A cerebellar model for predictive motor control tested in a brain-based device

The cerebellum is known to be critical for accurate adaptive control and motor learning. We propose here a mechanism by which the cerebellum may replace reflex control with predictive control. This mechanism is embedded in a learning rule (the delayed eligibility trace rule) in which synapses onto a Purkinje cell or onto a cell in the deep cerebellar nuclei become eligible for plasticity only after a fixed delay from the onset of suprathreshold presynaptic activity. To investigate the proposal that the cerebellum is a general-purpose predictive controller guided by a delayed eligibility trace rule, a computer model based on the anatomy and dynamics of the cerebellum was constructed. It contained components simulating cerebellar cortex and deep cerebellar nuclei, and it received input from a middle temporal visual area and the inferior olive. The model was incorporated in a real-world brain-based device (BBD) built on a Segway robotic platform that learned to traverse curved paths.
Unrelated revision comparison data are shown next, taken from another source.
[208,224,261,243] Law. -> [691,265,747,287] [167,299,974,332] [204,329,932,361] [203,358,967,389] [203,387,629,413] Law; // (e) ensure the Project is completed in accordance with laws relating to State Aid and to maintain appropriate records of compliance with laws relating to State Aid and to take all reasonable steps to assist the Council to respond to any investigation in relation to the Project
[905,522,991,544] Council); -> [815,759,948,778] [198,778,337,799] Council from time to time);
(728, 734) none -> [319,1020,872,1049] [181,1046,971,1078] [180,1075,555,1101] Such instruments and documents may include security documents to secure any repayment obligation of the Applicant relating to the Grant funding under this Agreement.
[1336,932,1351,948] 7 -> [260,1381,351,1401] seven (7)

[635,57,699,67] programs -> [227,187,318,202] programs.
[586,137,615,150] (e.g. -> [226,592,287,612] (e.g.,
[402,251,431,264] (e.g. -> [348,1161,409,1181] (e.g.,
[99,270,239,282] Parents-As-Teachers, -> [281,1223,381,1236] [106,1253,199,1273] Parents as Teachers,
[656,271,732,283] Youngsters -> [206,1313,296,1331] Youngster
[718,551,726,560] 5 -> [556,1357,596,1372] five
The BBD learned which visual motion cues predicted impending collisions and used this experience to avoid path boundaries. During learning, the BBD adapted its velocity and turning rate to successfully traverse various curved paths. By examining neuronal activity and synaptic changes during this behavior, we found that the cerebellar circuit selectively responded to motion cues in specific receptive fields of simulated middle temporal visual areas. The system described here prompts several hypotheses about the relationship between perception and motor control and may be useful in the development of general-purpose motor learning systems for machines.